Le retour redouté du doublement des franchises médicales
Le PLFSS 2026 réintroduit le doublement des montants et des plafonds des franchises médicales. À cette mesure polémique, unanimement décriée par les syndicats officinaux, s’ajoute la création d’une « franchise sur les dispositifs médicaux, du même montant que celle applicable aux médicaments. » Dans le texte, il est également question de « rendre visible le recouvrement » de ces franchises, en permettant leur paiement directement auprès des officinaux. Cette mesure rapporterait 2,3 milliards d’euros, d’après le Haut Conseil des finances publiques (HCFP). « Il est hors de question que nous laissions passer cette mesure délétère pour les patients. Un grand nombre d’entre eux seront obligés de faire des arbitrages préjudiciables pour leur santé. Cette mesure est aussi une double peine pour les patients chroniques qui consomment beaucoup de médicaments », avertit Julien Chauvin, président de la commission Etudes et stratégie économiques à la Fédération des syndicats pharmaceutiques de France (FSPF).
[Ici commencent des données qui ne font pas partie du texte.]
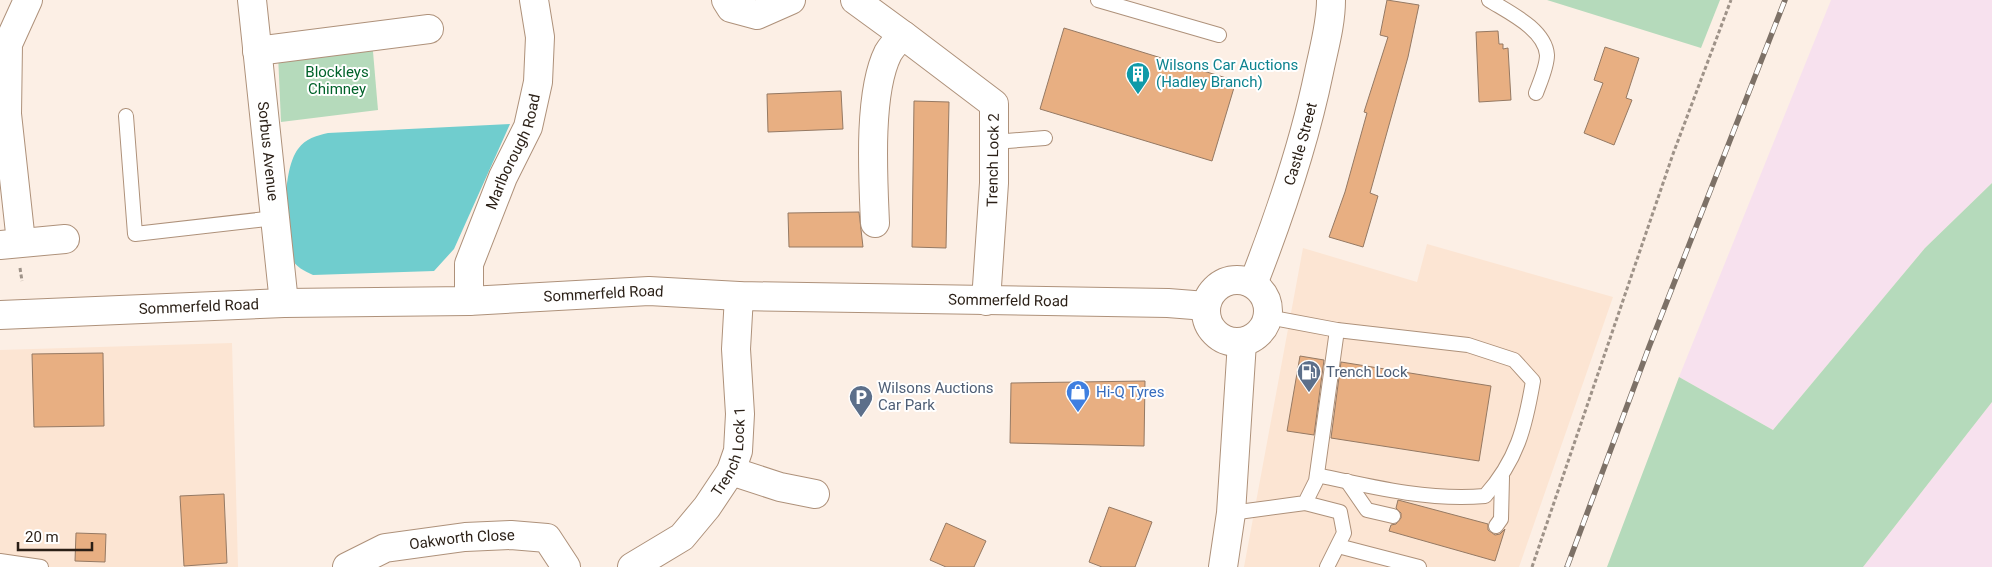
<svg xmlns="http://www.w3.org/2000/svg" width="1992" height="567" font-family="Roboto,sans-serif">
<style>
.built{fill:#fce5d3}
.industrial{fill:#f7e1ee}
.green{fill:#b5dabb}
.water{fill:#70cdce}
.building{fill:#e8af82;stroke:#957963}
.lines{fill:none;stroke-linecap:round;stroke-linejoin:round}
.service-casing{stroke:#ae917a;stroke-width:16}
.minor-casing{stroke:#ae917a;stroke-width:30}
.tertiary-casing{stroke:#ae917a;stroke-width:30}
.path{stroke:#9e9288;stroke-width:3;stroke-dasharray:4 2.5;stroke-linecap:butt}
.service{stroke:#fff;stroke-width:14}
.minor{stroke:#fff;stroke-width:28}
.tertiary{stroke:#fff;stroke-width:28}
.rail-casing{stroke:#7d7167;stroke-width:5.5}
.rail{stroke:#fff;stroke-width:4;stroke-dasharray:11;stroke-linecap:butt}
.labels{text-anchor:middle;stroke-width:4;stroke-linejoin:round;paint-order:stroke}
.culture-label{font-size:15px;fill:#0d838f;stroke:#fff;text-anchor:start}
.park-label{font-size:15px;fill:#00622a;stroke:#fff}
.street-label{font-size:15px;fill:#2a1f16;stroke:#fff}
.service-label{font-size:15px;fill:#4e5e75;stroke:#fff;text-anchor:start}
.shop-label{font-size:15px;fill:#366cbe;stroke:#fff;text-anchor:start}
</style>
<rect width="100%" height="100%" fill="#fcefe5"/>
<g class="built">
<polygon points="1427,244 1613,297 1519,567 1244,567 1303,248 1417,282"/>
<polygon points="232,343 238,567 0,567 0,350"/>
</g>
<g class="industrial">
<polygon points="1831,0 1992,0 1992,183 1925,248 1773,430 1679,377"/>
<polygon points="1992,402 1992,567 1863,567"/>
</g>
<g class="green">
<polygon points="1547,0 1720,0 1701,48"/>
<polygon points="372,40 378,110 281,122 278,54"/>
<polygon points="1992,183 1992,402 1863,567 1607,567 1679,377 1773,430 1925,248"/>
</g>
<path class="water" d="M510 124 454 249 434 271 313 275C305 271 295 267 292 258 283 234 282 170 298 149 306 138 316 136 328 133Z"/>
<g class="building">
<polygon points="1387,0 1419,5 1408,57 1370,193 1378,196 1363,247 1329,237 1345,192 1367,113 1364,112 1388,37 1380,35"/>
<polygon points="1064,28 1236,81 1212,161 1040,109"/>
<polygon points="1498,31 1499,44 1503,44 1503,49 1508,48 1511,100 1479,102 1476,32"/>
<polygon points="1605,47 1639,58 1626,98 1632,100 1614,145 1584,133 1603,83 1594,80"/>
<polygon points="841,91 843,129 768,132 767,94"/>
<polygon points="914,101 949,102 946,248 912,247"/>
<polygon points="859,212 863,247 789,247 788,213"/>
<polygon points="103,353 104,426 34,427 32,354"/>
<polygon points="1300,356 1324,360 1314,435 1287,431"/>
<polygon points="1341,362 1491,386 1479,461 1331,438"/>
<polygon points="1145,381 1144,446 1010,443 1011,383"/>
<polygon points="224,494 227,563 184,566 180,496"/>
<polygon points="1398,500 1488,524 1488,530 1495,535 1500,534 1505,529 1495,561 1389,531 1391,525 1396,524 1401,518 1401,513 1396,508"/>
<polygon points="1109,507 1152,522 1135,567 1102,567 1089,562"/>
<polygon points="946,523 986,541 974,567 946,567 930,560"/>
<polygon points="76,533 106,534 105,562 75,561"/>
</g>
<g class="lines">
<g class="service-casing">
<g id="service">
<polyline points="1098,0 1219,35"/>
<path d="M1489 0C1508 12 1545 29 1547 55 1547 67 1540 82 1536 93"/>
<polyline points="126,116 135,234 275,218"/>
<polyline points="994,142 1045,138"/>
<path d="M1268 317 1337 330 1468 345 1514 360 1533 381C1525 428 1517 460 1485 496 1429 501 1372 487 1317 475"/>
<polyline points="1347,481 1367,510 1393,516"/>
<polyline points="1305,503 1340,512 1344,533 1327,567"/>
<polyline points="1231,513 1305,503 1316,481 1337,330"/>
<polyline points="1496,526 1501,519 1502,477"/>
<polyline points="1338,546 1419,567"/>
<polyline points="0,561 41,567"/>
</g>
</g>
<g class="minor-casing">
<g id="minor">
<path id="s1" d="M252 0 284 303"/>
<polyline points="726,0 731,8 757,15 791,0"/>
<polyline points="855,0 903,35"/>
<polyline points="257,51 429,29"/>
<path d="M875 223C873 177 868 93 888 53 892 46 898 40 903 35L994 104V183L986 301"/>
<polyline points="21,242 7,114 8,44 28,0"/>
<polyline points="0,245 65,239"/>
<path id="s2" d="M469 301V264L503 177 528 127 538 82 540 37 534 0"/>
<polyline points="731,471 780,487 815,494"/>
<path id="s3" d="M347 567 385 548 465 537 511 535 547 538 566 567"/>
<path id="s4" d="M632 567 682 537 707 507 731 471 738 451 740 414 736 349 739 296"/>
</g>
</g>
<g class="tertiary-casing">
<g id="tertiary">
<circle cx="1237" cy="311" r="31"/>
<path id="s5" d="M1253 284C1280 215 1304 145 1319 72 1324 48 1331 24 1331 0"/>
<path id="s6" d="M0 315 284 303 469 301 649 291 739 296 1168 303 1206 306"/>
<polyline points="1223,567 1231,513 1242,342"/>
</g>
</g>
<g class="path">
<polyline points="20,268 22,281"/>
<polyline points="1532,567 1673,154 1731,0"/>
</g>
<use href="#service" class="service"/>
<use href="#minor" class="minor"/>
<use href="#tertiary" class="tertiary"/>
<g class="rail-casing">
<polyline id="rail" points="1567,567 1649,347 1785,0"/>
</g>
<use href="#rail" class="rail"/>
</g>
<defs>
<g id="building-pin" transform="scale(1.25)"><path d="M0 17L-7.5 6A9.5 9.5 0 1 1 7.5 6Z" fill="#0f9aa8" stroke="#fff"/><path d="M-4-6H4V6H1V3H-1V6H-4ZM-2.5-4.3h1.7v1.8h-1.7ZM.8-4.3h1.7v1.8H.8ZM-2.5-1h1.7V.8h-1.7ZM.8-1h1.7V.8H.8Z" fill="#fff"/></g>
<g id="fuel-pin" transform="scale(1.25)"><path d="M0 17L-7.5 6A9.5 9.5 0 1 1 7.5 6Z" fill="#5c6f8a" stroke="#fff"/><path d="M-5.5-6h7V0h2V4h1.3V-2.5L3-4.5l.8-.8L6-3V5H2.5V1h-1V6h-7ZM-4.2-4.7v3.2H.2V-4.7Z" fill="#fff"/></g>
<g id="shop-pin" transform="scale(1.25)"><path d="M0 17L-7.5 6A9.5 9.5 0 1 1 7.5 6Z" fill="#3f7fe0" stroke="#fff"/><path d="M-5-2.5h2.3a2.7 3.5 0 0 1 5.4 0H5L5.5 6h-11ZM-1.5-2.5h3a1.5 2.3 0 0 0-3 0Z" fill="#fff"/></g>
<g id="parking-pin" transform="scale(1.25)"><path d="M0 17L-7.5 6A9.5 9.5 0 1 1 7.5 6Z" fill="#5c6f8a" stroke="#fff"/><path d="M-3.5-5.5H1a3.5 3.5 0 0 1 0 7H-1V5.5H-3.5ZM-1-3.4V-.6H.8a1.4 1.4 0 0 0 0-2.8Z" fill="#fff"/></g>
</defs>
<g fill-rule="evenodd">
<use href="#building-pin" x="1138" y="74"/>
<use href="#fuel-pin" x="1309" y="372"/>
<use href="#shop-pin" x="1078" y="392"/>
<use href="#parking-pin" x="861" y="397"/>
</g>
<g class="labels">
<g class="culture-label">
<text x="1156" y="70">Wilsons Car Auctions<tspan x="1156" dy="17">(Hadley Branch)</tspan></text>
</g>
<g class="park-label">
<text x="337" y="77">Blockleys<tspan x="337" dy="17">Chimney</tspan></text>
</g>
<g class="street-label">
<text dy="5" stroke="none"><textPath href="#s5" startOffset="148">Castle Street</textPath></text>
<text dy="5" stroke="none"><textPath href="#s1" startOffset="152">Sorbus Avenue</textPath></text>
<text dy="5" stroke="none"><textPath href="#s2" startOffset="158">Marlborough Road</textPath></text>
<text transform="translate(993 160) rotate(-89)" y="5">Trench Lock 2</text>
<text dy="5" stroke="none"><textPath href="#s6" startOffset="604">Sommerfeld Road</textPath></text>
<text dy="5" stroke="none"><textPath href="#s6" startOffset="1009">Sommerfeld Road</textPath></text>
<text dy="5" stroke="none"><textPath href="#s6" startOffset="199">Sommerfeld Road</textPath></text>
<text dy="5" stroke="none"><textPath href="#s4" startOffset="159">Trench Lock 1</textPath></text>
<text dy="5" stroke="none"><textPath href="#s3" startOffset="120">Oakworth Close</textPath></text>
</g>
<g class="service-label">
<text x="1326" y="377">Trench Lock</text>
<text x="878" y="393">Wilsons Auctions<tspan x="878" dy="17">Car Park</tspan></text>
</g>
<g class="shop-label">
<text x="1096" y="397">Hi-Q Tyres</text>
</g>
</g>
<path d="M18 542v8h74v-8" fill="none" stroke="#2a1f16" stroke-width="2.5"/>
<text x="25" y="542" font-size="15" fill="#2a1f16" stroke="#ffffff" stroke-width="4" paint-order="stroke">20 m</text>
</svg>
Un cadre pour développer les biosimilaires
Le PLFSS propose une série de mesures pour améliorer la pénétration des biosimilaires, qui stagnait en 2024 à 47 % en ville. Afin de porter ce taux à 80 %, le texte propose de mettre en place un mécanisme de tiers-payant contre biosimilaires et hybrides substituables. Il préconise aussi de supprimer l’obligation pour le prescripteur d’ajouter le nom de marque à côté de la dénomination commune internationale (DCI) des biosimilaires. Problème : « Les biosimilaires sont commercialisés sous un nom de marque et pas en DCI. Cette partie du projet de loi impliquerait que le médecin prescrive en DCI et que les laboratoires inscrivent clairement la DCI pour qu’elle soit identifiable », affirme Julien Chauvin. Le syndicaliste déplore également l’absence de mesures pour mettre fin aux stratégies de contournement des laboratoires, qui « privent l’Assurance maladie d’économies appréciables et divisent par trois ou quatre les volumes de certains biosimilaires que nous dispensons. »
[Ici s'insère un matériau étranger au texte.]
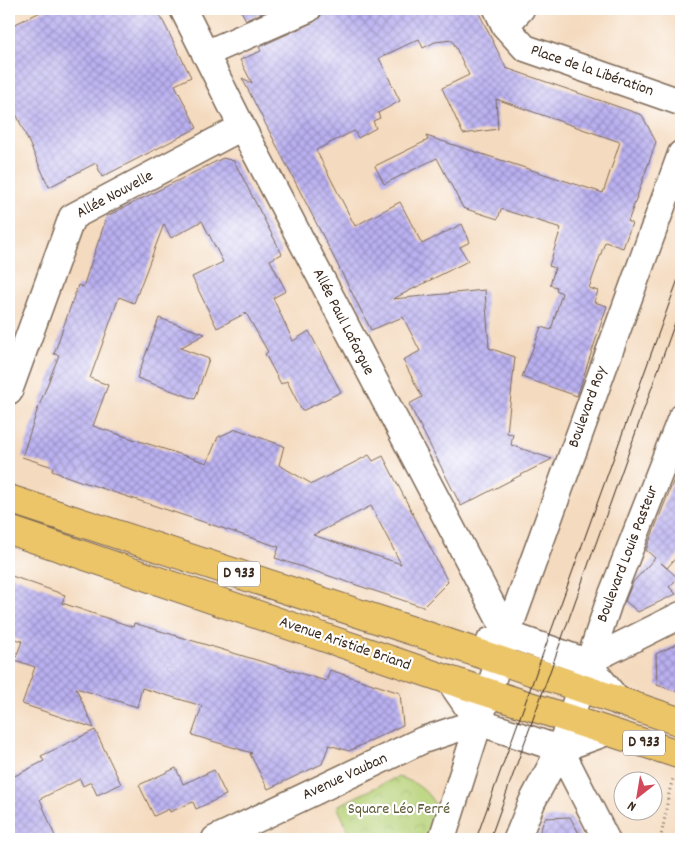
<svg xmlns="http://www.w3.org/2000/svg" width="690" height="848" viewBox="0 0 690 848" font-family="Dekko,sans-serif">
  <style>
    .park { fill: url(#park-crowns); stroke: #797e4b }
    .building { fill: url(#building-cross-hatch); fill-rule: evenodd }
    .lines { fill: none; stroke-linecap: round; stroke-linejoin: round }
    .minor-casing { stroke: #7c6856; stroke-width: 29 }
    .major-casing { stroke: #7c6856; stroke-width: 30 }
    .path { stroke: #7c6856; stroke-width: 3; stroke-dasharray: 1 4; stroke-linecap: butt }
    .minor { stroke: #fff; stroke-width: 26 }
    .major { stroke: #ecc569; stroke-width: 28 }
    .tram { stroke: #3b2a1e; stroke-width: 1 }
    .labels { text-anchor: middle; dominant-baseline: central; stroke-width: 4.5; stroke-linejoin: round; paint-order: stroke }
    .shield { fill: #fff; stroke: #766a62; stroke-width: 1 }
    .shield-label { font-size: 15px; font-weight: bold; fill: #3b2a1e }
    .street-label { font-size: 16px; fill: #3b2a1e; stroke: #fff }
    .park-label { font-size: 16px; fill: #605c39; stroke: #fff }
  </style>
  <defs>
    <pattern id="park-crowns" width="20" height="18" patternUnits="userSpaceOnUse" patternTransform="scale(1.25)"><rect width="20" height="18" fill="#b7d278"/><path d="M2 6a3 3 0 1 1 6 0M12 15a3 3 0 1 1 6 0" fill="none" stroke="#9eb467"/></pattern>
    <pattern id="building-cross-hatch" width="8" height="8" patternUnits="userSpaceOnUse" patternTransform="scale(1.25)"><rect width="8" height="8" fill="#b9b0f1"/><path d="M0 0l8 8M0 8l8-8" fill="none" stroke="#988fc3"/></pattern>
  </defs>
  <rect width="100%" height="100%" fill="#fff"/>
  <filter id="ink" filterUnits="userSpaceOnUse"><feTurbulence type="fractalNoise" baseFrequency=".02" numOctaves="2"/><feDisplacementMap in="SourceGraphic" scale="10" xChannelSelector="R" yChannelSelector="G"/><feConvolveMatrix kernelMatrix="1 2 1 2 8 2 1 2 1" color-interpolation-filters="sRGB"/></filter>
  <filter id="wash" filterUnits="userSpaceOnUse"><feTurbulence type="fractalNoise" baseFrequency=".0096" numOctaves="4" result="noise"/><feDisplacementMap in="SourceGraphic" scale="20" xChannelSelector="R" yChannelSelector="G"/><feGaussianBlur stdDeviation="1.12" result="paint"/><feColorMatrix in="noise" values="0 0 0 0 0 0 0 0 0 0 0 0 0 0 0 0 0 1.4 0 .05"/><feComposite in="paint" operator="in"/></filter>
  <g filter="url(#wash)">
    <rect width="100%" height="100%" fill="#f4dabe"/>
    <path class="park" d="M397,777c18,3 32,15 40,31l-11,31h-74l-15,-33z"/>
    <g id="blocks">
      <path class="building" d="M47,9h110l34,68 -16,8 22,43 -95,49 -6,-14 -47,24 -40,-89v-71z
        M240,9h31l-25,11z
        M323,9h154l29,59 136,47 14,27 -28,80 4,1 -9,25 -18,-6 -16,46 9,3 -4,11 13,4 -30,90 -55,-19 19,-50 10,3 11,-37 -6,-3 1,-3 -7,-2 5,-17 -6,-2 12,-38 -60,-19 -3,10 -35,-11 -26,-50 -53,26 -9,-18 53,-26 -2,-4 177,57 17,-51 -124,-43 2,30 -35,5 -21,-46 27,-13 -17,-35 -17,2 -12,6 -4,-9 -40,19 21,43 -22,12 2,5 -7,3 3,7 -18,10 -4,-7 -38,19 39,76 45,-24 22,42 40,-20 8,18 -10,5 8,14 -75,38 92,-9 4,58 26,9 -8,76 6,1 -2,11 41,14 -91,47 -52,-102 13,-7 -19,-37 17,-9 -17,-34 -32,13 -129,-252 10,5 -12,-23 21,-9 -2,-4 55,-25 6,-5z
        M223,158l11,3 48,93 -12,6 16,31 -13,7 20,43 16,-10 32,61 -39,19 -15,-30 -6,3 -16,-30 3,-2 -22,-39 -29,15 -25,-51 31,-15 -21,-41 -31,17 -7,-14 -30,79 -15,-6 -17,48 -12,33 18,7 -15,41 114,37 11,-26 18,-8 48,17 -5,19 33,19 57,-29 4,6 10,-5 65,126 -25,25 -148,-49 4,-11 -202,-67 -25,-9 1,-4 -31,-10 15,-46 22,-56 -5,-1 24,-69 5,2 24,-71zM371,506l30,58 -88,-29z
        M159,318l46,16 -25,14 29,11 -14,40 -58,-21z
        M681,462v90l-14,16 -7,-6 18,16 -9,9 7,7 -38,18 -13,-11 8,-19 22,-24 -9,-8z
        M9,575l56,20 -3,8 71,24 1,-4 192,58 4,-11 70,23 3,32 -54,26 -20,-6 -7,19 -54,25 -18,-35 2,-1 -60,-18 10,-29 -60,-18 -5,19 -61,-19 18,40 -72,-24 13,-37 -20,-7 7,-19 -13,-4z
        M681,642v51l-24,-8 -1,-31z
        M95,730l26,54 -24,11 -6,-13 -8,4 -3,-7 -40,20 16,40h-47v-60l35,-18 -3,-5z
        M176,768l7,16 31,-14 12,25 -30,14 -3,-7 -23,10 -1,-3 -15,7 -15,-31z
        M570,817l12,22h-45l8,-21z"/>
    </g>
  </g>
  <g filter="url(#ink)">
    <use href="#blocks" fill-opacity="0" stroke="#7c6856" stroke-width="1"/>
    <g class="lines">
      <defs>
        <path id="minor" d="M183,9l59,118 265,507
          M497,9l8,17 20,22 155,54
          M505,26l16,-17
          M205,54l103,-45
          M9,391l63,-174 170,-90
          M490,641l17,-7 80,28 32,40
          M587,662l94,-47
          M449,680l29,42 82,27 47,-17
          M560,749l46,90
          M215,839l208,-99 55,-18
          M442,839l65,-205 174,-480
          M517,839l15,-37 28,-53 49,-147 72,-184"/>
        <path id="major" d="M9,499l407,133 265,90
          M9,530l440,150 232,75"/>
      </defs>
      <use href="#minor" class="minor-casing"/>
      <use href="#major" class="major-casing"/>
      <path class="path" d="M660,839c6,-20 6,-40 13,-60"/>
      <use href="#minor" class="minor"/>
      <use href="#major" class="major"/>
      <path class="tram" d="M476,839l205,-568
        M490,839l191,-533"/>
    </g>
  </g>
  <g class="labels">
    <g class="shield">
      <rect x="218" y="561.5" width="42" height="25" rx="4"/>
      <rect x="623" y="730.5" width="42" height="25" rx="4"/>
    </g>
    <g class="shield-label">
      <text x="239" y="574">D 933</text>
      <text x="644" y="743">D 933</text>
    </g>
    <g class="street-label">
      <text transform="translate(592 71) rotate(19)">Place de la Libération</text>
      <text transform="translate(115 195) rotate(-28)">Allée Nouvelle</text>
      <text transform="translate(343 322) rotate(63)">Allée Paul Lafargue</text>
      <text transform="translate(588 407) rotate(-70)">Boulevard Roy</text>
      <text transform="translate(628 554) rotate(-69)">Boulevard Louis Pasteur</text>
      <text transform="translate(345 644) rotate(19)">Avenue Aristide Briand</text>
      <text transform="translate(345 777) rotate(-25)">Avenue Vauban</text>
    </g>
    <g class="park-label">
      <text x="399" y="809">Square Léo Ferré</text>
    </g>
  </g>
  <rect width="690" height="848" fill="none" stroke="#fff" stroke-width="30"/>
  <g transform="translate(638 796) rotate(211)"><circle r="24" fill="#ffffff" stroke="#b1aaa5"/>
  <path d="M0-4L9 19L0 12L-9 19Z" fill="#d1495b"/>
  <text y="-8" font-size="14" font-weight="bold" text-anchor="middle" fill="#3b2a1e">N</text>
  </g>
</svg>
Une base de travail à améliorer
« Ce texte est une ébauche faite dans un temps très contraint. Ce qui nous intéresse, c’est ce qui va être voté. Les mesures susceptibles d’impacter l’observance des traitements sont un point rouge », prévient Julien Chauvin, dont le syndicat espère pouvoir déposer des amendements sur le texte en Commission des affaires sociales.